Fennia: International Journal of Geography (Dec 2023)
Reading for refusal in UK maternity care: entangling struggles for border and reproductive justice
Abstract
Research has shown that women with insecure immigration statuses in the United Kingdom (UK) are more likely to register later in their pregnancy with National Health Service (NHS) maternity care providers. This late engagement with healthcare services is framed in academic debates as one of the key reasons for poor outcomes for these women and their children during and after birth. Interventions, therefore, have focused on how to remove barriers to accessing maternity care for these women. In this paper, we argue that this approach fails to account for the agency of the women adequately, which needs to be understood in the context of state harms and violence towards women with insecure immigration statuses and, in particular, their reproductive lives.
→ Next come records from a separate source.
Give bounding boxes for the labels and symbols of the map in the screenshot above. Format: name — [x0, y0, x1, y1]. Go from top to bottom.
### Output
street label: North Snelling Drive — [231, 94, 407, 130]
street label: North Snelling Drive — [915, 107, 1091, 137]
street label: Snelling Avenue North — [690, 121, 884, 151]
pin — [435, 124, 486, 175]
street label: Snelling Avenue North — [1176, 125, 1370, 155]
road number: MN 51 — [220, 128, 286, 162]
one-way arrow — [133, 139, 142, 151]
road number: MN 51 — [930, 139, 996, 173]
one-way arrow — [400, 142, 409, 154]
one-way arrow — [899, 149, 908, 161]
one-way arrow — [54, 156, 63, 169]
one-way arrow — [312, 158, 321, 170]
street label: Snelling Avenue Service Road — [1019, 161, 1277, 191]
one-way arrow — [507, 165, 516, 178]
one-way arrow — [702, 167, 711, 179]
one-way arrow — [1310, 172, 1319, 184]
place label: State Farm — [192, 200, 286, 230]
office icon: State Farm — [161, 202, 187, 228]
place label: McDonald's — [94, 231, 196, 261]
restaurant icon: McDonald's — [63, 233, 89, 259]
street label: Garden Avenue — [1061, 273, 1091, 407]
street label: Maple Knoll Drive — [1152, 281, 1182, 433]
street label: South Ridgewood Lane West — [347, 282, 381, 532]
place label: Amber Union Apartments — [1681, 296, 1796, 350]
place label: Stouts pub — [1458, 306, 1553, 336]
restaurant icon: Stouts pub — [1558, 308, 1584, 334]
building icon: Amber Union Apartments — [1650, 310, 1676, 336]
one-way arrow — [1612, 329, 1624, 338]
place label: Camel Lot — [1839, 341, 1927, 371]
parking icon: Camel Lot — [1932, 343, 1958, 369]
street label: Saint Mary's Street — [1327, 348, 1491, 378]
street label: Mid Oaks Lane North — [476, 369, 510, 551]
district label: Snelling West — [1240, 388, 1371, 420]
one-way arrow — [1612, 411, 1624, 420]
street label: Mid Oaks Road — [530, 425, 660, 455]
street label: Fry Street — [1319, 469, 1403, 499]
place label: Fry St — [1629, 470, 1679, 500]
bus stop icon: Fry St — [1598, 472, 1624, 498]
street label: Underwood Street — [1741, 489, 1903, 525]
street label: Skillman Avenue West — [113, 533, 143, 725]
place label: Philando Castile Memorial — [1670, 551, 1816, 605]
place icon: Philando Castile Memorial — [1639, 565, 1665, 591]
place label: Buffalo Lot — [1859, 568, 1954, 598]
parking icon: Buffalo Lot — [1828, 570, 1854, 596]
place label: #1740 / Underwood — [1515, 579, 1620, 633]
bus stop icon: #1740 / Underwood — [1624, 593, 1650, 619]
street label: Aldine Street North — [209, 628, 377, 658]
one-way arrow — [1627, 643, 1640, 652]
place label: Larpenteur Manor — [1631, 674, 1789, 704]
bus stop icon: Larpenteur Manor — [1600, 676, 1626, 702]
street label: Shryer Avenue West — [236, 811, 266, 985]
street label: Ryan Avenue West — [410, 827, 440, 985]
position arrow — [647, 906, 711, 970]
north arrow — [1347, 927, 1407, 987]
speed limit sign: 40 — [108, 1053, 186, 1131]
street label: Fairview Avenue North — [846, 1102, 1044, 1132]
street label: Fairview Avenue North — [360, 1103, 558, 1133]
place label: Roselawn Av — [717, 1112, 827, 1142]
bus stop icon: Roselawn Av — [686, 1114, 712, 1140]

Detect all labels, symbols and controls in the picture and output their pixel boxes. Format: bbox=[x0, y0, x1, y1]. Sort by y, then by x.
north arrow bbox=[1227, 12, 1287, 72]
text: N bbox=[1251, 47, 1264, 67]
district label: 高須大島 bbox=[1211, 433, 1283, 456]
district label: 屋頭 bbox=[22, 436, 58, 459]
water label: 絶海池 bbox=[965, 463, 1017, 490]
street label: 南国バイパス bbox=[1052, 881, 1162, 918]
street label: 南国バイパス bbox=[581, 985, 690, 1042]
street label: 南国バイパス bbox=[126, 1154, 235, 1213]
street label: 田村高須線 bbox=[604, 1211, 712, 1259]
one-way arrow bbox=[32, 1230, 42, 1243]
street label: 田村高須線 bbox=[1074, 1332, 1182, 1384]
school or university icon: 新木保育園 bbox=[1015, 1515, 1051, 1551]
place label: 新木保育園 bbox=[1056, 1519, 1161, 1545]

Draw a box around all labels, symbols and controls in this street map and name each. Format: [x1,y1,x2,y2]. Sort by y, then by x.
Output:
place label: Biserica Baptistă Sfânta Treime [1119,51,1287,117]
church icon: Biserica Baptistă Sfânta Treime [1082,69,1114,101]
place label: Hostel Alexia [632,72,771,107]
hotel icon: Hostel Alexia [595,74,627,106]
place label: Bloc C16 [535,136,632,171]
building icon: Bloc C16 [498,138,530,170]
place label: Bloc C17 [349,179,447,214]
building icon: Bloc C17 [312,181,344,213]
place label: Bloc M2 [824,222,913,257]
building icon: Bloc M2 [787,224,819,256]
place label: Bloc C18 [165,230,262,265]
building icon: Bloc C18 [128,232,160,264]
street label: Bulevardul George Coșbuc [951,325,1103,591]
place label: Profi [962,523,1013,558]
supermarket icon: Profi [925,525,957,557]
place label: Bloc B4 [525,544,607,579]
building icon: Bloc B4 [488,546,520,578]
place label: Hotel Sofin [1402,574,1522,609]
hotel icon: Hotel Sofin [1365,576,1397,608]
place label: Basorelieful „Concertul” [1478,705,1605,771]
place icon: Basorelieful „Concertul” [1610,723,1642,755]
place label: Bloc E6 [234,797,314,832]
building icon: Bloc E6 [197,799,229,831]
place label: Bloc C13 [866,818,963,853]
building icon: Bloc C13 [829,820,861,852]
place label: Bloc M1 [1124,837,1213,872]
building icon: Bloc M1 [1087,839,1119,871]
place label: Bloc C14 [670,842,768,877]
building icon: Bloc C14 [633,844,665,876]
We seek to shift these debates by framing this lack of early engagement with state-provided maternity services as a form of refusal that denotes an active disengagement by bordered women from intersecting structures of harm and oppression that are embedded in the UK’s National Health Service, particularly through the charging regime. We argue that the politics of refusal in this case are embedded in struggles not only for border but also reproductive justice. Drawing on participant observation and data from secondary sources, we illustrate how refusal of early antenatal care opens pathways for bordered women to seek the care-ful conditions they need and want during pregnancy.